--- START ---

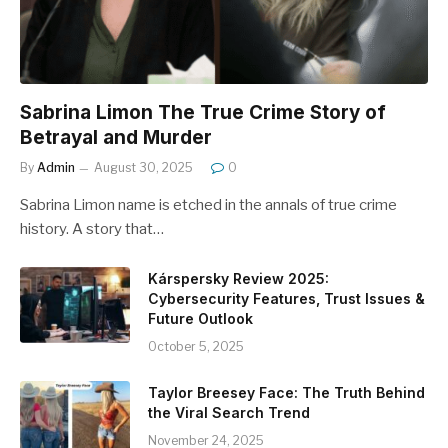
Sabrina Limon The True Crime Story of
Betrayal and Murder
By
Admin
August 30, 2025
0
Sabrina Limon name is etched in the annals of true crime
history. A story that…
Kárspersky Review 2025:
Cybersecurity Features, Trust Issues &
Future Outlook
October 5, 2025
Taylor Breesey Face: The Truth Behind
the Viral Search Trend
November 24, 2025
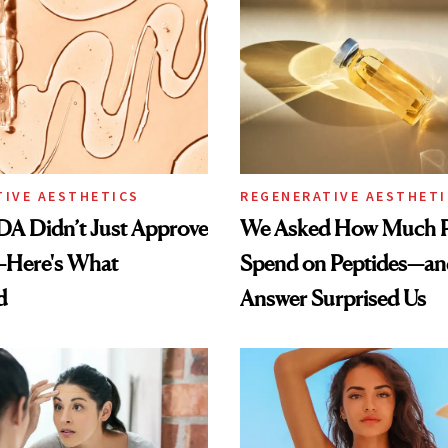
TIVE AESTHETICS
REGENERATIVE AESTHETI
DA Didn’t Just Approve
We Asked How Much P
—Here's What
Spend on Peptides—an
d
Answer Surprised Us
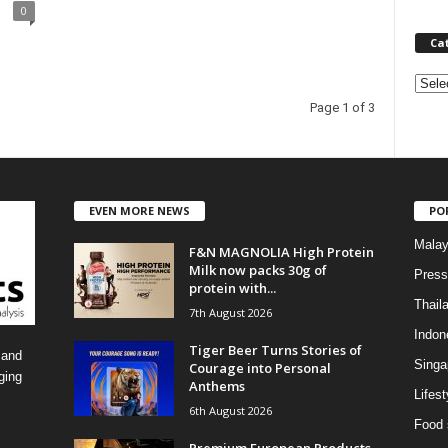
0
Ca
C
a
Page 1 of 3
t
e
g
o
EVEN MORE NEWS
PO
r
i
Malay
F&N MAGNOLIA High Protein
e
Milk now packs 30g of
s
Press
protein with...
Thail
7th August 2026
Indon
Tiger Beer Turns Stories of
 and
Singa
Courage into Personal
ging
Anthems
Lifest
6th August 2026
Food 
Premium European Products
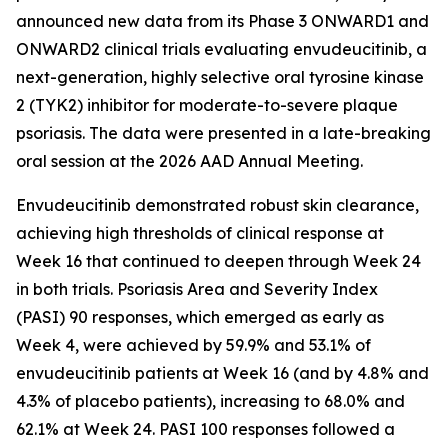
announced new data from its Phase 3 ONWARD1 and
ONWARD2 clinical trials evaluating envudeucitinib, a
next-generation, highly selective oral tyrosine kinase
2 (TYK2) inhibitor for moderate-to-severe plaque
psoriasis. The data were presented in a late-breaking
oral session at the 2026 AAD Annual Meeting.
Envudeucitinib demonstrated robust skin clearance,
achieving high thresholds of clinical response at
Week 16 that continued to deepen through Week 24
in both trials. Psoriasis Area and Severity Index
(PASI) 90 responses, which emerged as early as
Week 4, were achieved by 59.9% and 53.1% of
envudeucitinib patients at Week 16 (and by 4.8% and
4.3% of placebo patients), increasing to 68.0% and
62.1% at Week 24. PASI 100 responses followed a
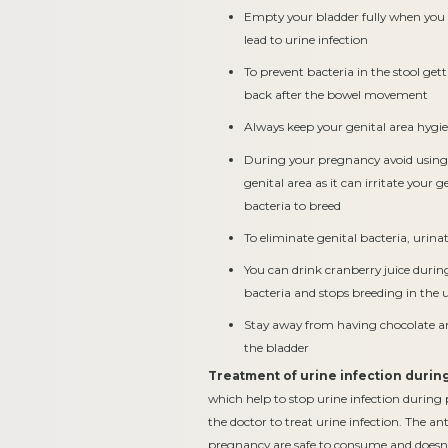
Empty your bladder fully when you 
lead to urine infection
To prevent bacteria in the stool get
back after the bowel movement
Always keep your genital area hygi
During your pregnancy avoid using 
genital area as it can irritate your 
bacteria to breed
To eliminate genital bacteria, urina
You can drink cranberry juice during
bacteria and stops breeding in the u
Stay away from having chocolate and
the bladder
Treatment of urine infection duri
which help to stop urine infection during 
the doctor to treat urine infection. The an
pregnancy are safe to consume and doesn’t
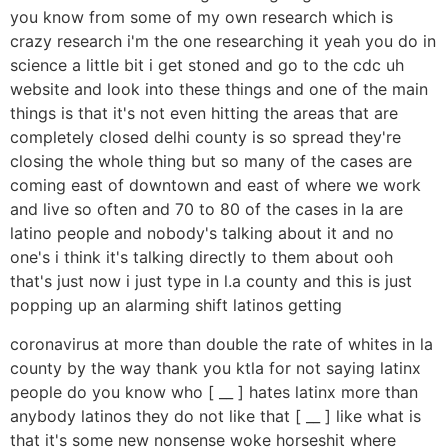
you know from some of my own research which is
crazy research i'm the one researching it yeah you do in
science a little bit i get stoned and go to the cdc uh
website and look into these things and one of the main
things is that it's not even hitting the areas that are
completely closed delhi county is so spread they're
closing the whole thing but so many of the cases are
coming east of downtown and east of where we work
and live so often and 70 to 80 of the cases in la are
latino people and nobody's talking about it and no
one's i think it's talking directly to them about ooh
that's just now i just type in l.a county and this is just
popping up an alarming shift latinos getting
coronavirus at more than double the rate of whites in la
county by the way thank you ktla for not saying latinx
people do you know who [ __ ] hates latinx more than
anybody latinos they do not like that [ __ ] like what is
that it's some new nonsense woke horseshit where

--- END ---

In the listing above, find each line with "clinical" and copy it.

ONWARD2 clinical trials evaluating envudeucitinib, a
achieving high thresholds of clinical response at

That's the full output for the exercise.